The number of prisoners has been climbing since February 2004, when jails were emptied upon the resignation of President Jean-Bertrand Aristide. The average time in pre-trial detention has risen from 76 days in September 2004 to 408 days in December 2006, said a report by the inspector general of the US Agency for International Development.

AID’s $3.7 million program to improve the flow of cases is insufficient, and monitoring by US officials has produced misleading, overly optimistic reports, said the 28-page report posted Wednesday on the agency’s Web site.

“Thousands of Haitians are imprisoned — often in overcrowded and unsanitary conditions — while they await trial,” the report said. “This problem requires urgent attention.”

About 2,000 inmates were awaiting trial in the National Penitentiary as of November 2006, and Haiti’s courts have the capacity to handle only between 160 and 320 jury trials a year, the report said.

Judges are perceived as corrupt and incompetent, and poor defendants often are represented by law students who don’t press for speedy trials, the report said.

AID’s two-year program started in September 2005 aims to train judges, prosecutors and court personnel and make Haitians more aware of their legal rights.

In AID’s fiscal 2006 annual report, it said US assistance was “demonstrably improving the lives of Haitians,” and “judges, prosecutors and justice officials are applying the law more professionally, impartially and consistently.”

The audit released Wednesday said, “No evidence exists to show that judges, prosecutors and justice officials are applying the law more professionally, impartially and consistently.”

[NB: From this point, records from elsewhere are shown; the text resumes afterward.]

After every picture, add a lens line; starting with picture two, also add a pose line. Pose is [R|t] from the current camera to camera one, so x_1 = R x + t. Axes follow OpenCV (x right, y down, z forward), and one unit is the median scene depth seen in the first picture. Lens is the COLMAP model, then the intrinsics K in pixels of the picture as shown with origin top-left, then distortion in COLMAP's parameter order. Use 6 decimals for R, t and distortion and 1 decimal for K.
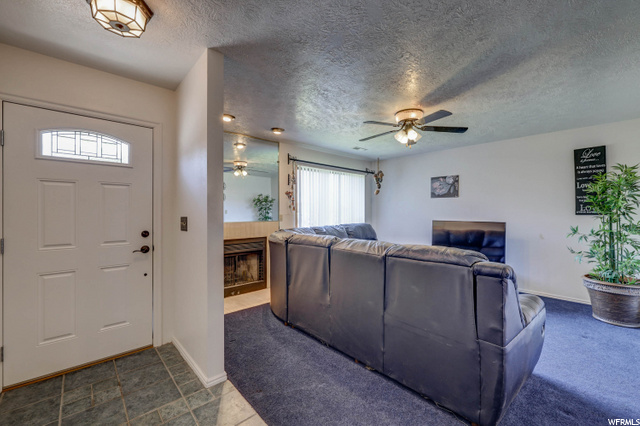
lens RADIAL K [[266.1, 0, 319.4], [0, 266.1, 210.8], [0, 0, 1]] dist [0.000154, -0.000071]
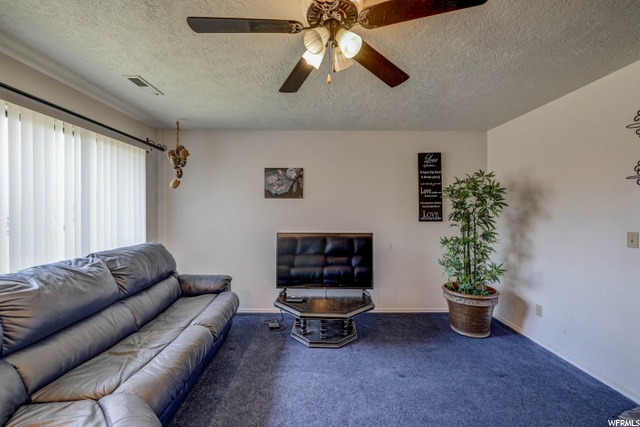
lens RADIAL K [[266.1, 0, 319.4], [0, 266.1, 211.3], [0, 0, 1]] dist [0.000154, -0.000071]
pose [[0.667599, -0.004921, 0.744505, 0.008749], [-0.000707, 0.999974, 0.007244, -0.021050], [-0.744521, -0.005363, 0.667578, 0.474160]]
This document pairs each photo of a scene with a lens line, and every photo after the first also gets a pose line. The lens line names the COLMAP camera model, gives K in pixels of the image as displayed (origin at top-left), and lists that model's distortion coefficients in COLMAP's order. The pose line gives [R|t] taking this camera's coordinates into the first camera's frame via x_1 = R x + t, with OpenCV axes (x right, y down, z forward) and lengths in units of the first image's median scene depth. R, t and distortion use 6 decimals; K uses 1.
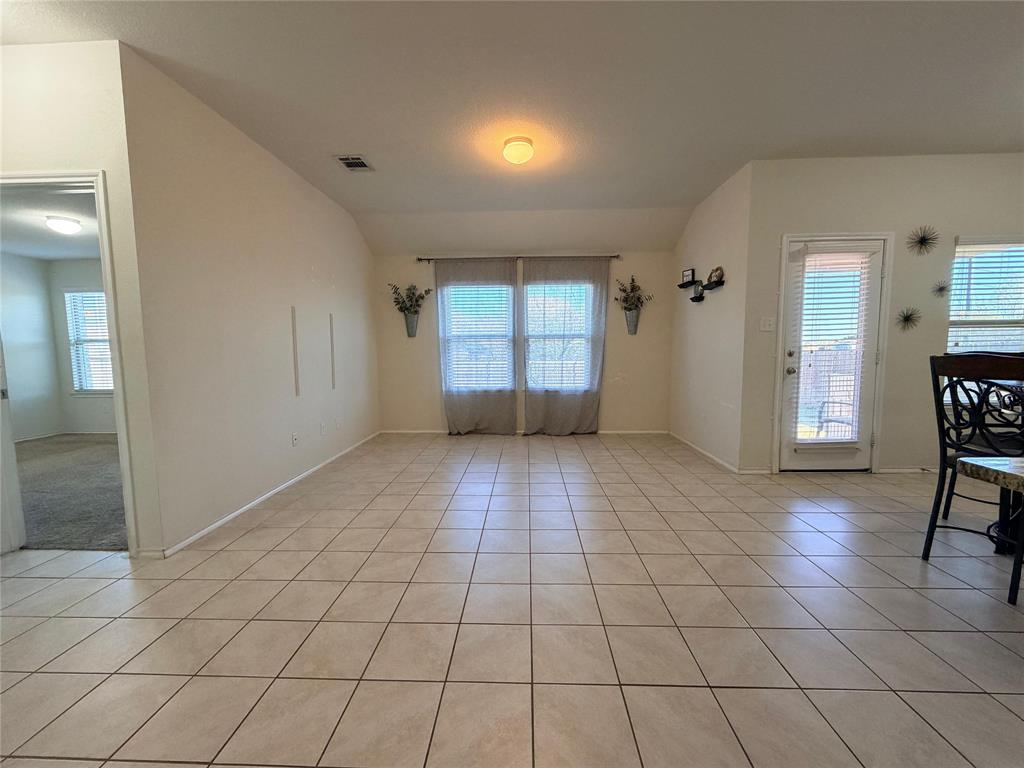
lens RADIAL K [[409.4, 0, 512.8], [0, 409.4, 385.1], [0, 0, 1]] dist [-0.000562, 0.000084]
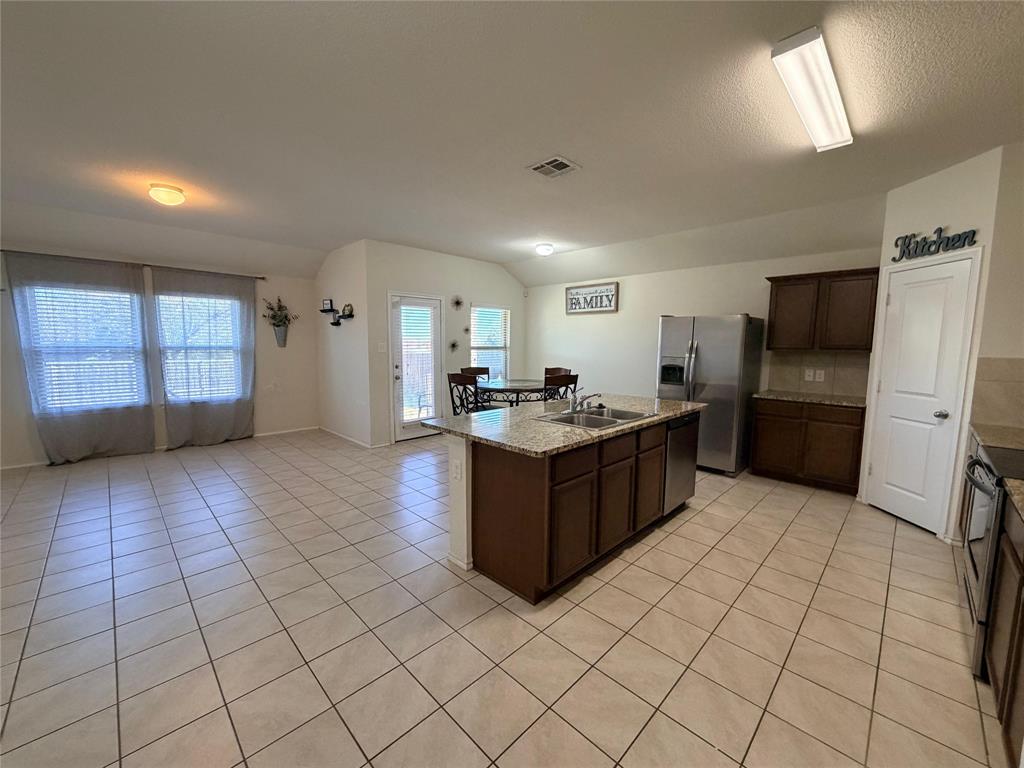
lens RADIAL K [[409.4, 0, 511.3], [0, 409.4, 386.2], [0, 0, 1]] dist [-0.000562, 0.000084]
pose [[0.686414, -0.062791, 0.724495, -0.124393], [0.048964, 0.997995, 0.040104, -0.032906], [-0.725560, 0.007946, 0.688113, -0.304393]]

Auditors said, though, that while AID “has not yet produced measurable improvements,” it “has helped lay a basis for future progress.”

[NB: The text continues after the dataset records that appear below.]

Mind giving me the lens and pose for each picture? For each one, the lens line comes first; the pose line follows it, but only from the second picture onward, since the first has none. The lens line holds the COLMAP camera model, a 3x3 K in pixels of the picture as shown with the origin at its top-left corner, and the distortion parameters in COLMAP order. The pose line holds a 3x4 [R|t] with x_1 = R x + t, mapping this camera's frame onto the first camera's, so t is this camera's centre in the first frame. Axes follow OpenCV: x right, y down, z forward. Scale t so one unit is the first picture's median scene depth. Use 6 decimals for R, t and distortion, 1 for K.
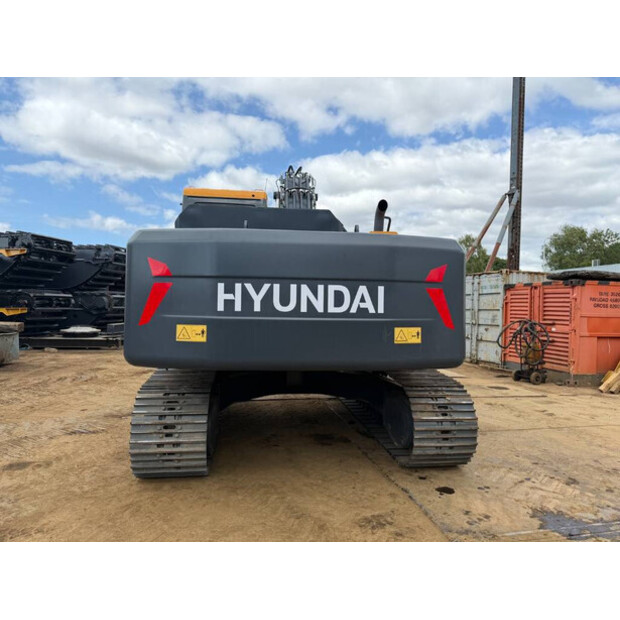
lens RADIAL K [[442.4, 0, 310.0], [0, 442.4, 310.0], [0, 0, 1]] dist [0.001417, -0.004297]
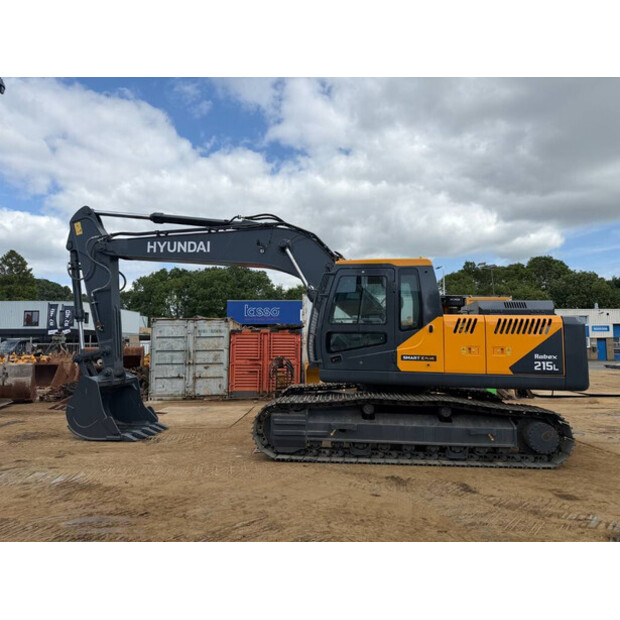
lens RADIAL K [[425.1, 0, 311.2], [0, 425.1, 313.2], [0, 0, 1]] dist [0.030073, -0.040441]
pose [[0.216306, 0.049501, 0.975070, -0.689609], [0.019609, 0.998292, -0.055029, -0.034332], [-0.976129, 0.031023, 0.214966, 0.517534]]
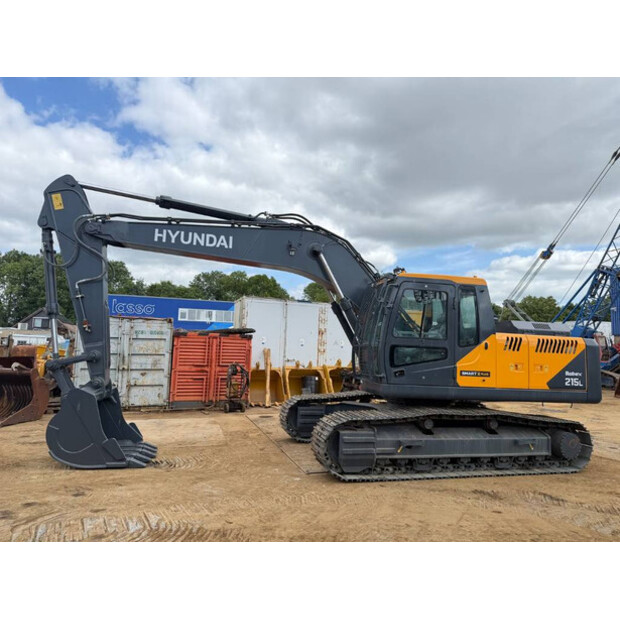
lens RADIAL K [[430.7, 0, 296.5], [0, 430.7, 309.5], [0, 0, 1]] dist [0.001465, -0.005330]
pose [[-0.103576, 0.064381, 0.992536, -0.676509], [-0.017396, 0.997633, -0.066527, -0.047517], [-0.994469, -0.024156, -0.102211, 0.806822]]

AID’s top official in Haiti, Paul Tuebner, said the agency is planning a five-year program that seeks to “increase the extremely low conviction rate to better reflect the growing crime rate that grips the nation.”

“Justice sector change is a long-term, multi-faceted endeavor,” he said in an April 11 letter appended to the report.

AID spokesman Harry Edwards in Washington didn’t respond to a request for a comment.

Aristide, a former Roman Catholic priest, quit under pressure from rebels and the governments of the US and France, and went into exile in the Central African Republic.

Haiti is the poorest country in the Western Hemisphere, with about 54 percent of its 8.4 million people living on less than $1 a day. It has been beset for decades by political and economic instability as well as kidnappings and other violent gang crimes.